Тектологический язык Богданова очень запутан и философски перегружен. Так, средние доходы населения он называет «мерой социально-кристаллизованных активностей сопротивления». Богданов любил выражения типа «суммарный коэффициент структурной устойчивости», «энергия получаемых впечатлений» или «формирующий и регулирующий тектологический механизм».
Язык, с помощью которого выражала себя управленческая теория в 20-е годы, ярок, афористичен, неординарен и совершенно необычен для нашего уха. «Интегрессия», «дезинтегрессия» и «конъюгационныи процесс» А.Богданова мало чем уступают таким образам-понятиям А. Гастева, как «культурное ратничество», «принцип подвижной портативности» или «азбука культуртрегерства». На фоне подобной экспрессивности просто блекнут языковые формулы других советских нотовцев, допустим, того же А.Блонского, который в книге «Азбука труда» (1923) делил виды работ на: 1) требующие быстроты; 2) требующие силы; 3) ножные; 4) головные; 5) работы, использующие весь вес тела; 6) смешанные. Не менее ярко у него описаны и типы работников, например «мускульный», «пищеварительный», «нервный» и «дыхательный». Если Гастев призывал изучать человеческие эмоции с помощью коэффициентов напряжения, углов наклона, математических формул и геометрических символов, то Блонский видел в человеке прежде всего машину, состоящую из рычагов (костей) и двигателей (мускулов).
Таков язык зарождающейся науки управления, которая стремилась стать ближе к реальной жизни. А жизнь говорила языком площади, митинговых призывов, плакатного стиха.
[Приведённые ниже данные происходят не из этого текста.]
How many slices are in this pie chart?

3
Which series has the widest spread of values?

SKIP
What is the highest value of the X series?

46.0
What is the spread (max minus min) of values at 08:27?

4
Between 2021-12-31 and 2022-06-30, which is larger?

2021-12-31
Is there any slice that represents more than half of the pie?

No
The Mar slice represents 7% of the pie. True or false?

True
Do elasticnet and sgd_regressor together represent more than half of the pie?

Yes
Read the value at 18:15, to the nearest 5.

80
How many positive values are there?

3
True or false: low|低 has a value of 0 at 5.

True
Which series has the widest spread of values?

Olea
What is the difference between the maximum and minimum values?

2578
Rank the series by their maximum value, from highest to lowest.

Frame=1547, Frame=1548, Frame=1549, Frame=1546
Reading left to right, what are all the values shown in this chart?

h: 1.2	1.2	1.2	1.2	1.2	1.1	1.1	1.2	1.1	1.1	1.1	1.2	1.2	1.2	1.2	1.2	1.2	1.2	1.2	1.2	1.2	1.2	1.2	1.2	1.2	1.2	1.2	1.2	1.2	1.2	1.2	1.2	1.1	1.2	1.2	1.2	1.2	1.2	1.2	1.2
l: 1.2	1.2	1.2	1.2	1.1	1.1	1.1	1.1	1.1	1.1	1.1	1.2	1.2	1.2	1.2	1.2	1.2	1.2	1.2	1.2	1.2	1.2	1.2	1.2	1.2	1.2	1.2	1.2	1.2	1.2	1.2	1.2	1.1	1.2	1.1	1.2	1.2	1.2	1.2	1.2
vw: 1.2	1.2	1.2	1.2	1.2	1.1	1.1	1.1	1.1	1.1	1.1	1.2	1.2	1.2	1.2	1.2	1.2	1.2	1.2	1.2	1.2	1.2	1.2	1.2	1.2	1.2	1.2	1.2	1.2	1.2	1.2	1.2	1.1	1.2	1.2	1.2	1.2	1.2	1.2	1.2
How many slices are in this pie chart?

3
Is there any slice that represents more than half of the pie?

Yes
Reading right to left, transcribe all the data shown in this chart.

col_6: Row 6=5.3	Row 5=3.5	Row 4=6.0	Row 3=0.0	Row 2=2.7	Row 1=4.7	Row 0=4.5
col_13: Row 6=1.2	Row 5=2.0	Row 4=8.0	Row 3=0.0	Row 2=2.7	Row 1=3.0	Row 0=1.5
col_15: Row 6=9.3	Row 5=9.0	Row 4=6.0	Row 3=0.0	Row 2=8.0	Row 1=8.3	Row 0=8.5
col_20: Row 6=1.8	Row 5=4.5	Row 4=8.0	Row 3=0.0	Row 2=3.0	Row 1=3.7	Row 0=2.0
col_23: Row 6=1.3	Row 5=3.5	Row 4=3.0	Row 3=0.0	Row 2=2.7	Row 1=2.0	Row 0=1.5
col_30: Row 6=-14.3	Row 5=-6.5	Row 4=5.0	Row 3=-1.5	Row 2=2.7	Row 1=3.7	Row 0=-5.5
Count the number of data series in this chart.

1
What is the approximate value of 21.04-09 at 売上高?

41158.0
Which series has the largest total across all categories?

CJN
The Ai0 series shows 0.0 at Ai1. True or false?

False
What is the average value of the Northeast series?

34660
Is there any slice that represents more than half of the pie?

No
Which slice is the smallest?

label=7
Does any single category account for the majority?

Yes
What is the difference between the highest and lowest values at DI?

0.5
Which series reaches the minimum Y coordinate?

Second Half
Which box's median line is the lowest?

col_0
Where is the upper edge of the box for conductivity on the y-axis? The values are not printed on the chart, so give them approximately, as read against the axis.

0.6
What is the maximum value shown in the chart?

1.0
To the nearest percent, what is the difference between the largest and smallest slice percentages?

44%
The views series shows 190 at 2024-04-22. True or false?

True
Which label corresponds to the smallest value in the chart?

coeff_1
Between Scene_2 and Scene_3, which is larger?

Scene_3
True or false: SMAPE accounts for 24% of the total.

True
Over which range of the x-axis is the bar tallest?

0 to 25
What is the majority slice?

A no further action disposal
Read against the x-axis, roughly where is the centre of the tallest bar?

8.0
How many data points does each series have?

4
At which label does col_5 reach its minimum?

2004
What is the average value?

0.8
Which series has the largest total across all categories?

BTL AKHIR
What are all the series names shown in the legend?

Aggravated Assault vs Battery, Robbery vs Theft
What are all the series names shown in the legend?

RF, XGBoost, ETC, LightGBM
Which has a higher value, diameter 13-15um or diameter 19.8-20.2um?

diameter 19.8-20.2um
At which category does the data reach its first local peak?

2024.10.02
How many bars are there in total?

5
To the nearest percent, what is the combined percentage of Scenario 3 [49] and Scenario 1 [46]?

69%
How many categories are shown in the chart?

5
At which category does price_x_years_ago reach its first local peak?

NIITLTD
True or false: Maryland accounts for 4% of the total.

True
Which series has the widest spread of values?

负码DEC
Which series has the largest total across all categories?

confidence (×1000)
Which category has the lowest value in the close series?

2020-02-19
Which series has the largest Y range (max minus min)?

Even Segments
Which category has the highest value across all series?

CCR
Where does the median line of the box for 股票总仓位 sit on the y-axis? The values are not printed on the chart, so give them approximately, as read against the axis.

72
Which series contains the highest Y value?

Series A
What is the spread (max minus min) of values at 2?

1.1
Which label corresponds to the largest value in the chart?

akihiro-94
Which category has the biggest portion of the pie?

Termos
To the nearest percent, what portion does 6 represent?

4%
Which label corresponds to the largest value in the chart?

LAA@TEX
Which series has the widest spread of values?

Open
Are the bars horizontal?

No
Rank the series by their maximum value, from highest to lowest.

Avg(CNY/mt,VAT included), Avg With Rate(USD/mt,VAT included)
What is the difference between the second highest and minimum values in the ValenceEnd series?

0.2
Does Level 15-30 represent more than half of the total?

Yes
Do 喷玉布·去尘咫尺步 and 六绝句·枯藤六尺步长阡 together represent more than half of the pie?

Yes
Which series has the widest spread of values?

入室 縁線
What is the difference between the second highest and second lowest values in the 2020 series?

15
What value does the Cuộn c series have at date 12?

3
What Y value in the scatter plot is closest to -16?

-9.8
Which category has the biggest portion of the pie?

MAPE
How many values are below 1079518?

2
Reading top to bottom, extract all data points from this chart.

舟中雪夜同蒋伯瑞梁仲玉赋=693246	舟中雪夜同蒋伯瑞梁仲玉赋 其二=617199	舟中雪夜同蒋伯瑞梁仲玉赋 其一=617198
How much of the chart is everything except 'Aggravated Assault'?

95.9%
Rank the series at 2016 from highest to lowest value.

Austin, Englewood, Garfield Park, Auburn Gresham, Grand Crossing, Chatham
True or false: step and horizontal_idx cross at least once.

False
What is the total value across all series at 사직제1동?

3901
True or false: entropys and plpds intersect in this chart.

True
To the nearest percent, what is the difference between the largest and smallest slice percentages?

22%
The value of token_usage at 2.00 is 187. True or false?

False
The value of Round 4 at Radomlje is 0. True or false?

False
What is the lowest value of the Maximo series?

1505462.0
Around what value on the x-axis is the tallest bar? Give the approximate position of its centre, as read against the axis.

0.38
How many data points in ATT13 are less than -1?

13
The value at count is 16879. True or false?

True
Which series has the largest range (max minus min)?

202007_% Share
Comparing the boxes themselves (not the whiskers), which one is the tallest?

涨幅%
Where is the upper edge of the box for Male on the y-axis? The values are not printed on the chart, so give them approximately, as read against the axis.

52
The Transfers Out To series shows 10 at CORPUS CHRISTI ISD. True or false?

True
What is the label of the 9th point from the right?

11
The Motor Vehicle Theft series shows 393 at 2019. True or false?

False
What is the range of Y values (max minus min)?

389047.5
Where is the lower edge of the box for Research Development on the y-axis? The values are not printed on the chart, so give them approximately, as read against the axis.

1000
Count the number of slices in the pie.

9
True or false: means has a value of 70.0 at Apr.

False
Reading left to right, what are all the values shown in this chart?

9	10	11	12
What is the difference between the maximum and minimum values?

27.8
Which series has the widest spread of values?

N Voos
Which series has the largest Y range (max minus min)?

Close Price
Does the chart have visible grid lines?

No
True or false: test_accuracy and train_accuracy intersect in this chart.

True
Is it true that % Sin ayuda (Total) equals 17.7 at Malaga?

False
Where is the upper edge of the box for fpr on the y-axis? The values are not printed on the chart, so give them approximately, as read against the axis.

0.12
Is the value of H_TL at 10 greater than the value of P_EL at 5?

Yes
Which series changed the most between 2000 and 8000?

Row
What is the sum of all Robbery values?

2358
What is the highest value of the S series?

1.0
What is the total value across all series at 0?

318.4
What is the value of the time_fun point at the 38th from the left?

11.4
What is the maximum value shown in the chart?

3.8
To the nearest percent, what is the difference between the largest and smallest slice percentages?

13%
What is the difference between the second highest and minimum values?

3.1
Наука только отражала взбудораженную революцией «низовую культуру», хотя и примешивала к ней элементы собственного формотворчества. Литературно одаренные Богданов и Гастев — идеологи и вдохновители Пролеткульта — не просто шли вслед за массами. Скорее они вели массы за собой, предлагая новые образцы мышления, открывая новую перспективу культурного обновления. Несомненно, экспрессивный стиль Богданова и Гастева, резко отличающийся от спокойно-академических рассуждений Тейлора и Гантта, выражал не только новую эпоху, но и новую миссию управления — активно преобразующую мир, буквально перетряхивающую все организационные и культурные устои прежнего порядка.